Find two rational and irrational numbers between $\sqrt 2 $ and $\sqrt 7 $

Answer 1

Hint: Here, in the given question, we need to find two rational and irrational numbers between $\sqrt 2 $ and $\sqrt 7 $. Let us first understand what rational and irrational numbers are. Rational number is a type of real number, which is in the form of $\dfrac{p}{q}$ where $q \ne 0$. Any fraction with non-zero denominator is a rational number. Every rational number can be expressed as a decimal. Rational numbers are those decimal numbers which are either terminating or repeating. Irrational numbers are the real numbers that cannot be represented as a simple fraction , i.e., irrational numbers cannot be represented in the form of $\dfrac{p}{q}$. For example, $\sqrt 3 $ is an irrational number. Also, the decimal expansion of an irrational number is neither terminating nor recurrent. The square root numbers except the perfect square root numbers are irrational numbers.

Complete step-by-step answer:
Let us find rational numbers between $\sqrt 2 $ and $\sqrt 7 $.
Let us first write the values of $\sqrt 2 $ and $\sqrt 7 $.
 $ \Rightarrow \sqrt 2 = 1.414$
$ \Rightarrow \sqrt 7 = 2.64$
As we know, rational numbers are those decimal numbers which are either terminating or repeating.
Thus, we can write $2$ (it can be expressed in the form of $\dfrac{p}{q}$ as $\dfrac{2}{1}$) and $2.5$ as our answer.
Therefore, $2,2.5$ are rational numbers between $\sqrt 2 $ and $\sqrt 7 $.

Now, let us find irrational numbers between $\sqrt 2 $ and $\sqrt 7 $.
As we know, the square root numbers except the perfect square root numbers are irrational numbers. So, now we will write square root numbers between $\sqrt 2 $ and $\sqrt 7 $.
$\sqrt 3 ,\sqrt 4 ,\sqrt 5 ,\sqrt 6 $
As we know, $\sqrt 4 = 2$. Therefore, it is not an irrational number and the perfect square of $\sqrt 3 ,\sqrt 5 ,\sqrt 6 $ numbers doesn’t exist. Thus, $\sqrt 3 ,,\sqrt 5 ,\sqrt 6 $ are irrational numbers. But we need to write only two numbers,
Therefore, $\sqrt 3 ,\sqrt 5 $ are irrational numbers between $\sqrt 2 $ and $\sqrt 7 $.

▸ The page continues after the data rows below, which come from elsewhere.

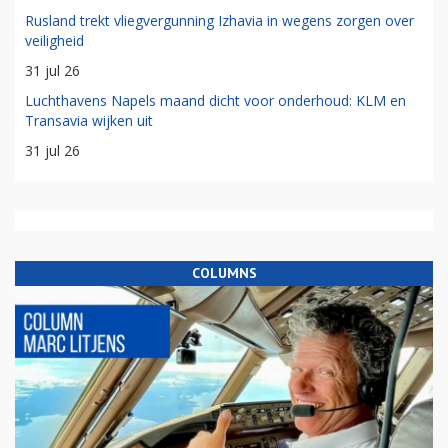
Rusland trekt vliegvergunning Izhavia in wegens zorgen over
veiligheid
31 jul 26
Luchthavens Napels maand dicht voor onderhoud: KLM en
Transavia wijken uit
31 jul 26
COLUMNS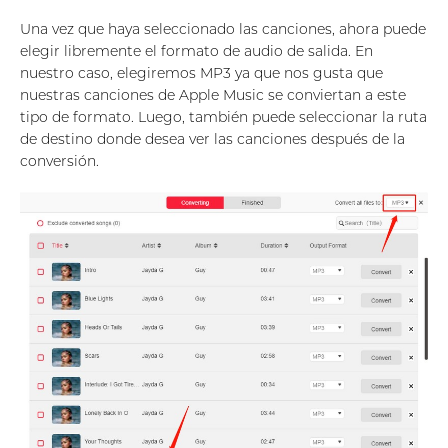
Una vez que haya seleccionado las canciones, ahora puede
elegir libremente el formato de audio de salida. En
nuestro caso, elegiremos MP3 ya que nos gusta que
nuestras canciones de Apple Music se conviertan a este
tipo de formato. Luego, también puede seleccionar la ruta
de destino donde desea ver las canciones después de la
conversión.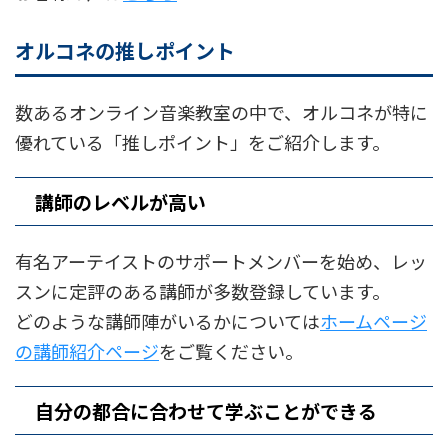
オルコネの推しポイント
数あるオンライン音楽教室の中で、オルコネが特に
優れている「推しポイント」をご紹介します。
講師のレベルが高い
有名アーテイストのサポートメンバーを始め、レッ
スンに定評のある講師が多数登録しています。
どのような講師陣がいるかについては
ホームページ
の講師紹介ページ
をご覧ください。
自分の都合に合わせて学ぶことができる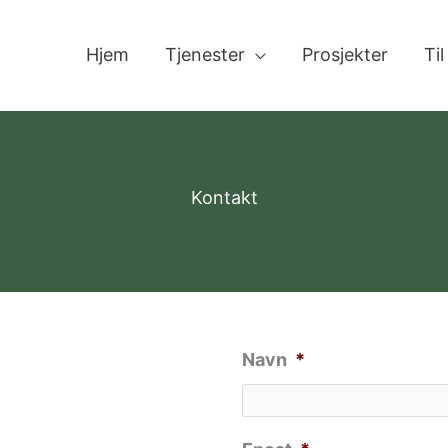
Hjem
Tjenester
Prosjekter
Til
Kontakt
Navn
*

Note: Remember that rational and irrational numbers are contradictory numbers because rational number is represented in the form of $\dfrac{p}{q}$, but irrational number can’t be represented in the form of $\dfrac{p}{q}$. Remember that $0$ is also a rational number, as we can represent it in many forms such as $\dfrac{0}{1}$, $\dfrac{0}{2}$, $\dfrac{0}{3}$ etc.